Direct effects of trade in a country
When trade in a country becomes freer, it also affects people directly, for example through changes in prices, employment and wages. This has direct effects on poor consumers, workers and entrepreneurs.
- For consumers
Consumers are often the big winners when a country opens up to freer trade. Not only do they get access to a better range of more goods, but often also better quality goods at a lower price. Freer trade without tariffs can reduce the cost of living for the poorest people, which can give rise to benefits such as more children being able to go to school. Lower tariffs make a particularly big difference for goods that poor households spend a large part of their income on, such as food, clothes and shoes.
- For workers
When a country becomes more open to the outside world, it leads to increased competition and access to a larger market. This results in competitive companies to meet the needs of a larger market. Thus, more workers are needed – and new jobs are created, often with higher wages. At the same time, domestic companies may be squeezed out, which in the short term could lead to unemployment and worsen the living conditions of those affected.
- For entrepreneurs
Trade can have a major impact for entrepreneurs. In developing countries, many people work in small or very small businesses. Naturally, they face increased competition when there is open trade. Some will be squeezed out and lose their livelihoods. Others will gain access to a larger market and cheaper inputs, which may allow them to produce cheaper and better products.
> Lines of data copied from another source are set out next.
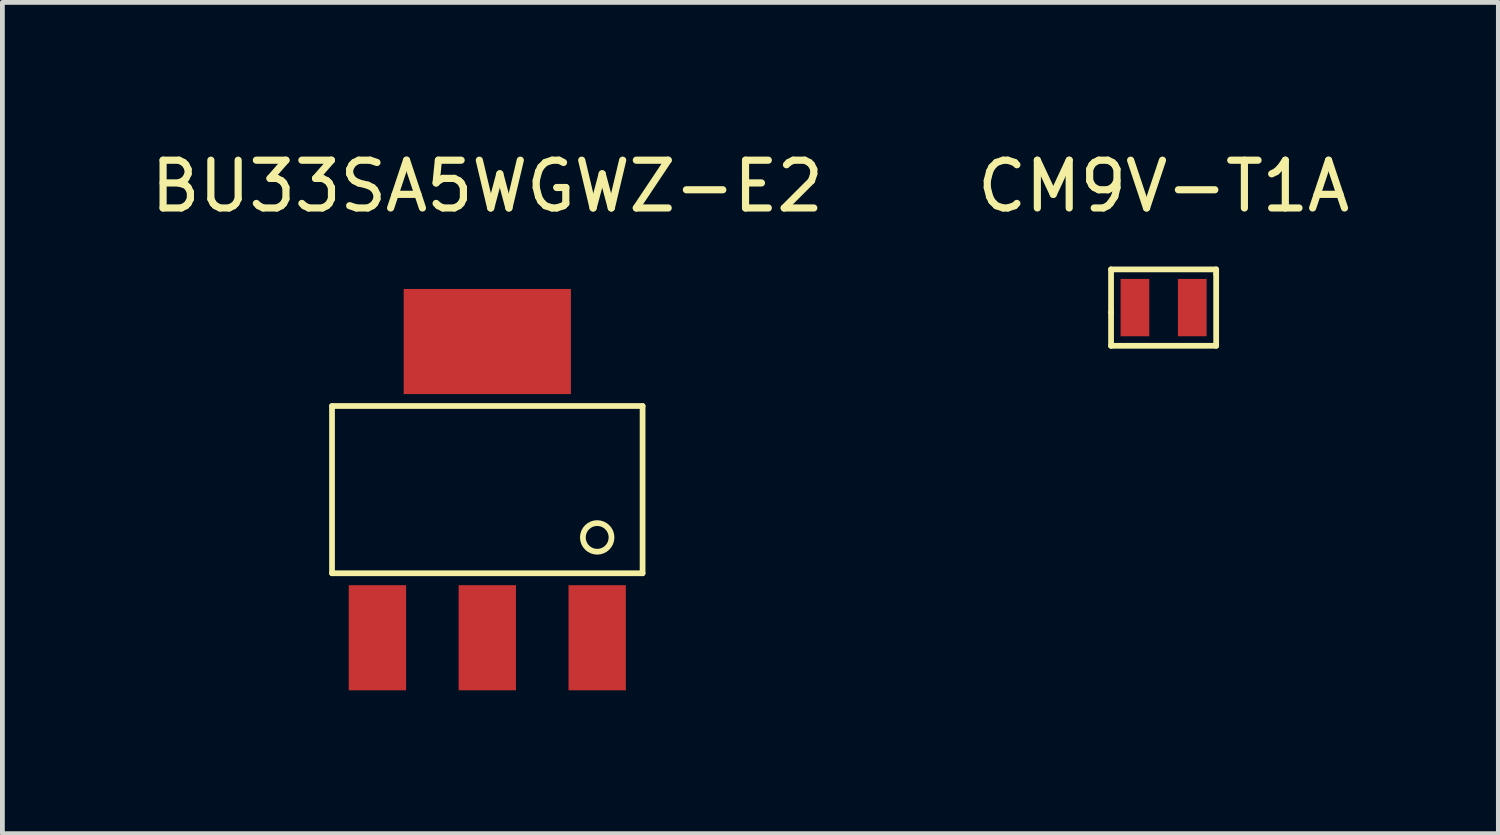
<source format=kicad_pcb>
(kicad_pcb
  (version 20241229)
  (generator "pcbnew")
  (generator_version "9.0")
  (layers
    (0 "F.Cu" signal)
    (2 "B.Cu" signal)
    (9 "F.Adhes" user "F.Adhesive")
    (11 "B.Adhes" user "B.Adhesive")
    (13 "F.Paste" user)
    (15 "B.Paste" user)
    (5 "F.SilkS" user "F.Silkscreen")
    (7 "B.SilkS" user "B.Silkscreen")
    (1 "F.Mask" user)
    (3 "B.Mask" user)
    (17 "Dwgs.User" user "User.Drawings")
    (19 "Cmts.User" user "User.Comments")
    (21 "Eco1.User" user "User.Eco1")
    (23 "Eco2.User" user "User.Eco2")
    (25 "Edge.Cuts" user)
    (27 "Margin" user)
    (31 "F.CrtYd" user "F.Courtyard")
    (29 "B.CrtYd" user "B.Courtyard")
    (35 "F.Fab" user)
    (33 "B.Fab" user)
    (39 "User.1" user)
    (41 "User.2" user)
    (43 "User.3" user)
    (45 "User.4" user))
  (footprint "BU33SA5WGWZ-E2"
    (layer "F.Cu")
    (at 7.149 7.198)
    (property "Reference" "BU33SA5WGWZ-E2" (at 0 -6.35 0) (layer "F.SilkS") (effects (font (size 1 1) (thickness 0.15))))
    (attr smd)
    (fp_line (start -3.25 1.75) (end -3.25 -1.75) (stroke (width 0.12) (type solid)) (layer "F.SilkS"))
    (fp_line (start -3.25 1.75) (end 3.25 1.75) (stroke (width 0.12) (type solid)) (layer "F.SilkS"))
    (fp_line (start 3.25 -1.75) (end -3.25 -1.75) (stroke (width 0.12) (type solid)) (layer "F.SilkS"))
    (fp_line (start 3.25 1.75) (end 3.25 -1.75) (stroke (width 0.12) (type solid)) (layer "F.SilkS"))
    (fp_circle (center 2.3 1) (end 2.6 1) (stroke (width 0.12) (type solid)) (fill no) (layer "F.SilkS"))
    (pad "1" smd rect (at 2.3 3.1) (size 1.2 2.2) (layers "F.Cu" "F.Mask" "F.Paste"))
    (pad "2" smd rect (at 0 3.1) (size 1.2 2.2) (layers "F.Cu" "F.Mask" "F.Paste"))
    (pad "3" smd rect (at -2.3 3.1) (size 1.2 2.2) (layers "F.Cu" "F.Mask" "F.Paste"))
    (pad "4" smd rect (at 0 -3.1) (size 3.5 2.2) (layers "F.Cu" "F.Mask" "F.Paste")))
  (footprint "CM9V-T1A"
    (layer "F.Cu")
    (at 21.304 3.388)
    (property "Reference" "CM9V-T1A" (at 0 -2.54 0) (layer "F.SilkS") (effects (font (size 1 1) (thickness 0.15))))
    (attr through_hole)
    (fp_line (start -1.1 -0.8) (end -1.1 0.1) (stroke (width 0.12) (type solid)) (layer "F.SilkS"))
    (fp_line (start -1.1 0.1) (end -1.1 0.8) (stroke (width 0.12) (type solid)) (layer "F.SilkS"))
    (fp_line (start -1.1 0.8) (end 1.1 0.8) (stroke (width 0.12) (type solid)) (layer "F.SilkS"))
    (fp_line (start 1.1 -0.8) (end -1.1 -0.8) (stroke (width 0.12) (type solid)) (layer "F.SilkS"))
    (fp_line (start 1.1 -0.7) (end 1.1 -0.8) (stroke (width 0.12) (type solid)) (layer "F.SilkS"))
    (fp_line (start 1.1 0.8) (end 1.1 -0.7) (stroke (width 0.12) (type solid)) (layer "F.SilkS"))
    (pad "1" smd rect (at -0.6 0) (size 0.6 1.2) (layers "F.Cu" "F.Mask" "F.Paste"))
    (pad "2" smd rect (at 0.6 0) (size 0.6 1.2) (layers "F.Cu" "F.Mask" "F.Paste")))
  (gr_rect
    (start -3 -3)
    (end 28.31 14.398)
    (stroke (width 0.1) (type default))
    (fill no)
    (layer "Edge.Cuts")))
</source>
Efforts are needed for an equitable distribution of income
If resources are to be used efficiently and production located where it is most favourable, some groups will lose out from trade. Some production may be shut down because others do it better and cheaper. The new jobs that are created may require a different level of education and be concentrated in new geographical areas – meaning that jobs are lost in other areas. In this way, trade can lead to increased income inequality in a country – unless other measures are taken at the same time. Examples include labour market measures, new infrastructure, education and training, and expanded social safety nets that allow the entire population to benefit from the advantages of trade.
How the National Board of Trade contributes to sustainable development
The National Board of Trade works to create favourable conditions for developing countries to participate in international trade and contribute to sustainable development. We do this through long-term cooperation with developing countries, educational initiatives and export promotion activities. We also work to influence the EU's trade policy in a way that is favourable to developing countries and promote an equitable trade system. But no two countries are the same. What works in one country does not necessarily work in another. It is therefore important to analyse trade policy and its consequences at a national level. Cooperation with the National Board of Trade can, for example, mean that the partner country receives support in making such an analysis.